**WORK ITEM**
Return the run of lines below that opens with the line containing "before use. |" and closes with the line containing "How do you propose", keeping each one exact.

**DATA**
##########

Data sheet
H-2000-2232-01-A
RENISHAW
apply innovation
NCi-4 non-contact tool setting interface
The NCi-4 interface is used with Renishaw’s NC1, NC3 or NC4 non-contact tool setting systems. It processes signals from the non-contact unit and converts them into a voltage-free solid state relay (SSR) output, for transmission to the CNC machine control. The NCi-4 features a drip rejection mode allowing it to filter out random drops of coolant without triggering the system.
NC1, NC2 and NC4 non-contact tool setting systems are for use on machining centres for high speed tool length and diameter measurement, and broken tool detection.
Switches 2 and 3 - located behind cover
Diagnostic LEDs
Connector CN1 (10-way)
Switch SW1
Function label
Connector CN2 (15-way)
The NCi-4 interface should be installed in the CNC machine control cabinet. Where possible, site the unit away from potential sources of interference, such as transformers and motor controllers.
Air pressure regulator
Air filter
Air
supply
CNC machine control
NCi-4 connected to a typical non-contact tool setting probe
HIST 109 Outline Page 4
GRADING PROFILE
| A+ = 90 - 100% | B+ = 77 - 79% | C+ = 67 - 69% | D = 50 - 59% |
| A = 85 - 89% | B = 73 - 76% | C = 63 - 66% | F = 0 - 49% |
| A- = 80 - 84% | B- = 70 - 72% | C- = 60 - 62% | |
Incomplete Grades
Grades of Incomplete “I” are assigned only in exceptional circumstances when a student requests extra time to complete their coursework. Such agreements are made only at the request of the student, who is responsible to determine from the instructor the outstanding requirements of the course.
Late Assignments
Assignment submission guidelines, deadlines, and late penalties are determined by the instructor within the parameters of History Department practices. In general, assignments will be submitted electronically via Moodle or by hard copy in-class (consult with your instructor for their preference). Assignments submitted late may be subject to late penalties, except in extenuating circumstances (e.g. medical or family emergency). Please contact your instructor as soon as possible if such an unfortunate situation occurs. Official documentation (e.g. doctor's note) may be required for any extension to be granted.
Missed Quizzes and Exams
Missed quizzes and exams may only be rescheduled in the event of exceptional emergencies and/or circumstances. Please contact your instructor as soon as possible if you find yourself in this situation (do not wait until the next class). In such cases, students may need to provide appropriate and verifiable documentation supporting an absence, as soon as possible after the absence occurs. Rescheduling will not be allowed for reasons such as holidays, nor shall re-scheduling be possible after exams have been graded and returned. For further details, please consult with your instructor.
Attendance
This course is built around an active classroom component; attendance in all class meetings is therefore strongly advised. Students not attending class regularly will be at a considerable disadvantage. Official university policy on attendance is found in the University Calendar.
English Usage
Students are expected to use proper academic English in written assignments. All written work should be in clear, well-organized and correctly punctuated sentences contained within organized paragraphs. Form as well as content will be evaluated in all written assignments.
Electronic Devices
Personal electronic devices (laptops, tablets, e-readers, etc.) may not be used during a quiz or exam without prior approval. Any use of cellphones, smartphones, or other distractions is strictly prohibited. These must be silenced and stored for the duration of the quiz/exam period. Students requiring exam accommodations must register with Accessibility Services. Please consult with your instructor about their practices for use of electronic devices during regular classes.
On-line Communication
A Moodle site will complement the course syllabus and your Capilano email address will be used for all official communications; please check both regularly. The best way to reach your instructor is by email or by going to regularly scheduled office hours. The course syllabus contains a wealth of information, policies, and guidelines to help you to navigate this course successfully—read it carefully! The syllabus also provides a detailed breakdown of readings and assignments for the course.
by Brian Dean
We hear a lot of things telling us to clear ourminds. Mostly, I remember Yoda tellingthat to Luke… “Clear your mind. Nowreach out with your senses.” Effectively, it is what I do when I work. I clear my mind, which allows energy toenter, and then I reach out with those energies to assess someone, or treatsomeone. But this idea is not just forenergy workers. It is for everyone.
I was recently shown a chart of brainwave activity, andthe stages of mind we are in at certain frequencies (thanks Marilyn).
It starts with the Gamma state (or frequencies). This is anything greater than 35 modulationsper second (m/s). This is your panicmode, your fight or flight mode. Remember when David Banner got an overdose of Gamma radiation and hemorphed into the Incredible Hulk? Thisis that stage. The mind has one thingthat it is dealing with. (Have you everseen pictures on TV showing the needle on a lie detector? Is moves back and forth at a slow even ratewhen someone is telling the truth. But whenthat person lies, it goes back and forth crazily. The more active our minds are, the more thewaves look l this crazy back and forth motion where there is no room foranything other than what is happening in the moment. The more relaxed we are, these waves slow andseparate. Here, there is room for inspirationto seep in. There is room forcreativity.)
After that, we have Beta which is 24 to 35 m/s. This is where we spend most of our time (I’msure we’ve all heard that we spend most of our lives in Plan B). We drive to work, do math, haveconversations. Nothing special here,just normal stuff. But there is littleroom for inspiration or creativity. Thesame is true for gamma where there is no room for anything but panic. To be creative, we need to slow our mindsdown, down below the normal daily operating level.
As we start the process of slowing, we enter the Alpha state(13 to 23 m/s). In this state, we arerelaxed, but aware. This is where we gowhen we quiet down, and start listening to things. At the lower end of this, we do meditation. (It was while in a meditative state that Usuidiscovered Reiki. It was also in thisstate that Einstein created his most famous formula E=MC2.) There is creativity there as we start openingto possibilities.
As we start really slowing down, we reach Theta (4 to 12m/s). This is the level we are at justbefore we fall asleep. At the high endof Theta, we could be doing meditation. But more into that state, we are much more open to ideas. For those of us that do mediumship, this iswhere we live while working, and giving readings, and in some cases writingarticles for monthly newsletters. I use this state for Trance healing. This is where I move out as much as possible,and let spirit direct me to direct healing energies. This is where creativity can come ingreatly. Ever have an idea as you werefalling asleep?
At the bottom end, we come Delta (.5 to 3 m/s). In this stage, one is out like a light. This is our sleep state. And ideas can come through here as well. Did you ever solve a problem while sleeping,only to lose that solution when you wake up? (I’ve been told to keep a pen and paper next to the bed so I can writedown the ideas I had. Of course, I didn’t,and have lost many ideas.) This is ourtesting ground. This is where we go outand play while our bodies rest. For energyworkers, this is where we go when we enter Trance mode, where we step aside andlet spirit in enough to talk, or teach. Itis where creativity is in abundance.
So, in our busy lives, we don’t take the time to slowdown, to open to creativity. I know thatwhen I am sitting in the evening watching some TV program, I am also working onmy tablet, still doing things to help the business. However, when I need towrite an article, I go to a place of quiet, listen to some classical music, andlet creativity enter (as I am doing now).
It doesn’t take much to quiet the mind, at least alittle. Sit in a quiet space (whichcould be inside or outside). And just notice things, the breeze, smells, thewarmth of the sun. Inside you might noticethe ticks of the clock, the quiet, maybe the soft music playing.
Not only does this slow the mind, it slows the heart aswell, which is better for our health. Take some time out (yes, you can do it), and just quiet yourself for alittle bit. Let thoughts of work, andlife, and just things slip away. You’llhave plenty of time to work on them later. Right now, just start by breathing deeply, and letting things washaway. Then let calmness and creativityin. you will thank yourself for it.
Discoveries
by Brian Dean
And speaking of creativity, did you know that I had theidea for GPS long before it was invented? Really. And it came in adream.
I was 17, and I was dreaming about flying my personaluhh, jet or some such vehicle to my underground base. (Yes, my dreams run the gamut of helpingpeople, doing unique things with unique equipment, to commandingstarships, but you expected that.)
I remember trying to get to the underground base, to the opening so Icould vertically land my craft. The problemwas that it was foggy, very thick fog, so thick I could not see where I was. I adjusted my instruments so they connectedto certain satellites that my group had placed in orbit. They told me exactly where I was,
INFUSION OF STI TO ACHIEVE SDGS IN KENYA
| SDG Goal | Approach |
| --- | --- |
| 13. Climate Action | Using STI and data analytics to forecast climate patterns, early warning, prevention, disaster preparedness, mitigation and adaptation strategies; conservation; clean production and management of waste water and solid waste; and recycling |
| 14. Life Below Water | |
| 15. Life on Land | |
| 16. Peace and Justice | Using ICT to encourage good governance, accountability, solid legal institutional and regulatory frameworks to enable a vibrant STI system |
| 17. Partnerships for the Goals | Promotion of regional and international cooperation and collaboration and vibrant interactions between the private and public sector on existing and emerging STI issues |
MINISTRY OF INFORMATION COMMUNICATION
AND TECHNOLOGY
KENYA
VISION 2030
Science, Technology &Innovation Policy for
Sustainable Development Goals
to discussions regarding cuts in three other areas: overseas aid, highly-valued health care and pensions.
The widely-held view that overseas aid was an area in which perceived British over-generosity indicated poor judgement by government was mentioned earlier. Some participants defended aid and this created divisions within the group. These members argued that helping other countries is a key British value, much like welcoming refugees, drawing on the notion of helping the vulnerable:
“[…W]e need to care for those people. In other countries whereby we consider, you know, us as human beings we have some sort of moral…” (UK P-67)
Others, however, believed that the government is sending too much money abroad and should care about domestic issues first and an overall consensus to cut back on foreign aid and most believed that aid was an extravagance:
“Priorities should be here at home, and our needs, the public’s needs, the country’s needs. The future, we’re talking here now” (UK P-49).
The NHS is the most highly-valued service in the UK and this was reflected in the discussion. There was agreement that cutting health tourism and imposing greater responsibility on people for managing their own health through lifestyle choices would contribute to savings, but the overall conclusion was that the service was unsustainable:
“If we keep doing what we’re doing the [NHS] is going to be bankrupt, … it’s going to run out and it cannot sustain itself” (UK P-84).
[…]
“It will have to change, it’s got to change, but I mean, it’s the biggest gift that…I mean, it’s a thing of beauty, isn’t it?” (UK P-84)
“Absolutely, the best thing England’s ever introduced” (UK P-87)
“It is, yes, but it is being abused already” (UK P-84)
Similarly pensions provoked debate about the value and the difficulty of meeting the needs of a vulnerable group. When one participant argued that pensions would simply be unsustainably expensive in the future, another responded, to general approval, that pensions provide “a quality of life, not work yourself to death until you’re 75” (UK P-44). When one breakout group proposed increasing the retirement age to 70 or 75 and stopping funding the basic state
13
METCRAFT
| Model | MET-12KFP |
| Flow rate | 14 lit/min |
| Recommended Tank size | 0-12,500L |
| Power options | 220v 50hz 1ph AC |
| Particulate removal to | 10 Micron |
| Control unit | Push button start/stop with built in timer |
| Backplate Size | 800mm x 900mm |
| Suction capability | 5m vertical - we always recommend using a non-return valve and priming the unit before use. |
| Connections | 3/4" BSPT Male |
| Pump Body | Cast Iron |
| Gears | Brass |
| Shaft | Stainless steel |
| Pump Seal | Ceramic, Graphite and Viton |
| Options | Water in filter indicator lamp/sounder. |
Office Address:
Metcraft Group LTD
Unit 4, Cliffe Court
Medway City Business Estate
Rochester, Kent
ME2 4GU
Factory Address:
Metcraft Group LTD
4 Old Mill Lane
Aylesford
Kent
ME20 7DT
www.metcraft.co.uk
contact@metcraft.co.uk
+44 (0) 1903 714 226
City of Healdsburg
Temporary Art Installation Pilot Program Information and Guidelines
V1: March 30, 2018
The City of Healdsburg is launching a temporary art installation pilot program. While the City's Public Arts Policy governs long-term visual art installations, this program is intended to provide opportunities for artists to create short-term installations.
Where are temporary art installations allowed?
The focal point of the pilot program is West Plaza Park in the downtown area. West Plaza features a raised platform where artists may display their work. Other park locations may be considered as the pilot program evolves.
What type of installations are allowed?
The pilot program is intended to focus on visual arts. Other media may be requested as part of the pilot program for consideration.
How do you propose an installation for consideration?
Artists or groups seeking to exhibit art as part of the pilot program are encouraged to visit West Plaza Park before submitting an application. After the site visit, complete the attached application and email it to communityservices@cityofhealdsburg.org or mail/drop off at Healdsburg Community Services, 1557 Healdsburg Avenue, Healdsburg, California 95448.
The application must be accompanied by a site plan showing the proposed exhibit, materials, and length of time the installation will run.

##########

**ANSWER TO THE PROBLEM**
| Suction capability | 5m vertical - we always recommend using a non-return valve and priming the unit before use. |
| Connections | 3/4" BSPT Male |
| Pump Body | Cast Iron |
| Gears | Brass |
| Shaft | Stainless steel |
| Pump Seal | Ceramic, Graphite and Viton |
| Options | Water in filter indicator lamp/sounder. |
Office Address:
Metcraft Group LTD
Unit 4, Cliffe Court
Medway City Business Estate
Rochester, Kent
ME2 4GU
Factory Address:
Metcraft Group LTD
4 Old Mill Lane
Aylesford
Kent
ME20 7DT
www.metcraft.co.uk
contact@metcraft.co.uk
+44 (0) 1903 714 226
City of Healdsburg
Temporary Art Installation Pilot Program Information and Guidelines
V1: March 30, 2018
The City of Healdsburg is launching a temporary art installation pilot program. While the City's Public Arts Policy governs long-term visual art installations, this program is intended to provide opportunities for artists to create short-term installations.
Where are temporary art installations allowed?
The focal point of the pilot program is West Plaza Park in the downtown area. West Plaza features a raised platform where artists may display their work. Other park locations may be considered as the pilot program evolves.
What type of installations are allowed?
The pilot program is intended to focus on visual arts. Other media may be requested as part of the pilot program for consideration.
How do you propose an installation for consideration?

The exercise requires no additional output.